Mittelbayerische Zeitung: Leitartikel zu Afrika/Dürre
Geschrieben am 31-07-2011 |
Regensburg (ots) - Eine Hungerkatastrophe unterscheidet sich von
anderen Krisen, wie etwa denen in Haiti oder Japan, in ihrer
Geschwindigkeit. Der Tod nähert sich langsam, Monate im Voraus
sichtbar. Und er kommt immer wieder. Im Abstand von etwa drei Jahren
wird Ostafrika derzeit von Dürren erschüttert und damit weit häufiger
als noch vor zwei Jahrzehnten. Das Ereignis ist also nicht neu, wohl
aber das Ausmaß: Die Zahl von 780 000 lebensgefährlich
unterer-nährten Kindern allein in Somalia ist so grausam, dass sie
der Kopf nur als abstrakte Größe verarbeiten kann. Zehntausende
sterben, und selbst die Bilder, die inzwischen endlich ihren Weg in
die Medien gefunden haben, können nur eine ungefähre Vorstellung von
der Realität vor Ort geben. Es gehört zur schrecklichen Natur dieser
Katastrophe, dass sie mit den Mitteln des 21. Jahrhunderts zu
verhindern gewesen wäre. Dabei schieben viele die Verantwortung
möglichst weit vom eigenen Einflussbereich fort. Natürlich ist der
seit über 20 Jahren anhaltende Krieg in Somalia der Hauptgrund für
das Ausmaß, der verweigerte Einlass von UN-Mitarbeitern und
Hilfsorganisationen durch die Terrororganisation al-Schabab ein
Verbrechen, das nur als Völkermord bezeichnet werden kann. Und ja,
auch von afrikanischen Regierungen veruntreute Entwicklungsgelder,
das sprunghafte Bevölkerungswachstum und der Klimawandel spielen eine
wichtige Rolle. Doch es handelt sich nun einmal um eine Vielzahl von
Ursachen, sodass all dies nicht von jenen Gründen ablenken darf, an
denen die Industrie- und Schwellenländer die größte Verantwortung
haben. Animiert von staatlichen Zuschüssen hat die Produktion von
Biokraftstoffen erheblich zur gesteigerten Nachfrage nach Getreide
beigetragen. Die Preise stiegen vor allem deshalb allein im
vergangenen Jahr zwischen 40 und 130 Prozent (je nach Region). Sogar
auf den Philippinen, wo die Menschen gegen steigende
Lebensmittelpreise protestieren, hat die Regierung gerade eine
Gesetzgebung zur Subventionierung des umstrittenen Treibstoffs
verabschiedet. Selbst die Vereinten Nationen, einst großer
Befürworter von Biokraftstoffen, warnen inzwischen vor den
Konsequenzen für die Agrarwirtschaft. Wohl zu spät: Die Weltbank
schätzt, dass 33 Länder am Rande von sozialen Unruhen wegen "des
akuten Anstiegs von Energie- und Lebensmittelpreisen" stehen. Die
Prognose könnte sich erfüllen, denn in den kommenden zwei Jahren
werden die Lebensmittelpreise nicht sinken, fürchten
Wirtschaftswissenschaftler. Eilig werden neue Gesetze zum
Exportverbot von Getreide verabschiedet, um eine Klimapolitik zu
korrigieren, die den Überblick über ihre Auswirkungen verloren hat.

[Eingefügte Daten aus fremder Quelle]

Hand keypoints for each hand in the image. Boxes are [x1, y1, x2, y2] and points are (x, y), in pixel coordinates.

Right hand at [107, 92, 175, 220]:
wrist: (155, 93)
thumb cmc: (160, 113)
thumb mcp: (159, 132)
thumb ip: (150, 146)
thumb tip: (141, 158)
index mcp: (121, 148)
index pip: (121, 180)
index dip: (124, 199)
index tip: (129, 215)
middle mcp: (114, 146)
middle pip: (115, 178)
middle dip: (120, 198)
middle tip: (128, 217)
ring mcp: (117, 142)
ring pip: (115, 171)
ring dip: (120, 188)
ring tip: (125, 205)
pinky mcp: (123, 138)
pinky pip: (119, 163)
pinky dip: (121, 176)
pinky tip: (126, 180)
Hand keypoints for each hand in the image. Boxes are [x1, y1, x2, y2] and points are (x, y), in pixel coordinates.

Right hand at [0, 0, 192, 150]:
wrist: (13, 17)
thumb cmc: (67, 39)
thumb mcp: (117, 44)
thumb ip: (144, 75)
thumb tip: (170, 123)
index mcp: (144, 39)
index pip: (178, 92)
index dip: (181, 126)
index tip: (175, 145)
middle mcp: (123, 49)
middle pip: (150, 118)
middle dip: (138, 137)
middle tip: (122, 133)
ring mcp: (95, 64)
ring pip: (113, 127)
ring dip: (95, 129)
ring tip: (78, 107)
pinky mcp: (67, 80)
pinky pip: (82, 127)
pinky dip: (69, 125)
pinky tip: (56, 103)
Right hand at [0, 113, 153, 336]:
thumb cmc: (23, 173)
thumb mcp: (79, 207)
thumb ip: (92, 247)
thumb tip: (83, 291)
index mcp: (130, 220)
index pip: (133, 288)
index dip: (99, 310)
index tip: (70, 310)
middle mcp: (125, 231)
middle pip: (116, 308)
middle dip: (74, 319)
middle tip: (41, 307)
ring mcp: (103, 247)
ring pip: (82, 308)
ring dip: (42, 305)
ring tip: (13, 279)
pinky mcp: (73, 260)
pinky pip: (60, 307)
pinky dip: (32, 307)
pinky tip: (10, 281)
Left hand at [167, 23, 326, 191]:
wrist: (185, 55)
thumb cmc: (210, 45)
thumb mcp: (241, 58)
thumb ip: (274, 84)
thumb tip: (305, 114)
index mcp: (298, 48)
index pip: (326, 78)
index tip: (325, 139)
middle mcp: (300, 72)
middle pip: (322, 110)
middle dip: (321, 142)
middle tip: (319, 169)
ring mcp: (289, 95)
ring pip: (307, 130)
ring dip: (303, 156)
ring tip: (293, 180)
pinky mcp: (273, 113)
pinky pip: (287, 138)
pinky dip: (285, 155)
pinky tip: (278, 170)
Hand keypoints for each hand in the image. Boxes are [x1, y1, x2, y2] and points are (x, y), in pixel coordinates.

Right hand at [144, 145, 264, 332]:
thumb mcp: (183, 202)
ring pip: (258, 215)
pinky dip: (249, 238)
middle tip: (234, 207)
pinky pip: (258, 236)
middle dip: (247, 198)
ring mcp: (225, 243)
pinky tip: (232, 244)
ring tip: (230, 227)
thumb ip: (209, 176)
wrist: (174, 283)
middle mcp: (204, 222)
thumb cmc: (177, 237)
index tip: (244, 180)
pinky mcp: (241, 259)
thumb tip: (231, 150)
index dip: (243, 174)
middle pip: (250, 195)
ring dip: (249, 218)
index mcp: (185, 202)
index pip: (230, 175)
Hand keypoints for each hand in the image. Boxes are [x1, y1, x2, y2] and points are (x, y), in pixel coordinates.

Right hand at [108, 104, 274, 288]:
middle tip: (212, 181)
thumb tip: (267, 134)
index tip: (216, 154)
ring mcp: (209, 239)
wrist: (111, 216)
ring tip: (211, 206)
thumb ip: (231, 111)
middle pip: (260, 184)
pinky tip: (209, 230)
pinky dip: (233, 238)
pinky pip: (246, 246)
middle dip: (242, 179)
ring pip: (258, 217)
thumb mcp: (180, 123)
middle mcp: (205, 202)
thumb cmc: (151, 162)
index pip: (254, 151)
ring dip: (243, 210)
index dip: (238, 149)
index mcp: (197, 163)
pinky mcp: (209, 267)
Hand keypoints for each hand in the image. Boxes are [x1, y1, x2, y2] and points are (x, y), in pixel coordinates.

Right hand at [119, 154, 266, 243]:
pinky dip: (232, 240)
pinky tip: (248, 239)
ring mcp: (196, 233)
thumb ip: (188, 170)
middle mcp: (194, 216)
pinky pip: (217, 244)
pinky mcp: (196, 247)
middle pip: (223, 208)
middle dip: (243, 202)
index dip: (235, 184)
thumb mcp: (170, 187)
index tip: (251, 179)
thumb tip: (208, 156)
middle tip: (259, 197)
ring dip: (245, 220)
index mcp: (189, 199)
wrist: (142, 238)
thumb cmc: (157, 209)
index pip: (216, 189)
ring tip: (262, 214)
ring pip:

Vor deren Folgen in der Dritten Welt wurde auch im Vorfeld gewarnt,
doch die Zweifler blieben unerhört. Zudem haben Länder wie China,
Saudi-Arabien und Indien in Äthiopien und Kenia, den beiden neben
Somalia am meisten betroffenen Ländern, im großen Stil Farmland
geleast - wo sie überwiegend für den eigenen Bedarf anbauen. Der
Druck muss steigen, damit derartige Entwicklungen nicht humanitäre
Katastrophen bedingen können. Entscheidend werden die Monate, nach
denen die Kameras aus den Flüchtlingslagern von Dadaab abgezogen
sind, und mit ihnen der mediale Druck auf die Industrienationen für
zusätzliche Zahlungen schwindet. Gerade dann müssen international die
notwendigen Reformen folgen. Und vor Ort muss der Agrarsektor der
betroffenen Länder im großen Stil modernisiert werden, um Kleinbauern
auf Trockenperioden vorzubereiten. Dafür bedarf es einer weltweiten
Kultur der Aufmerksamkeit jedes einzelnen für Ostafrika. Den Willen
hinzuschauen, auch wenn es wehtut. Sonst ist die nächste, vielleicht
noch größere Hungersnot, bereits in Sicht. Man muss nur hinschauen.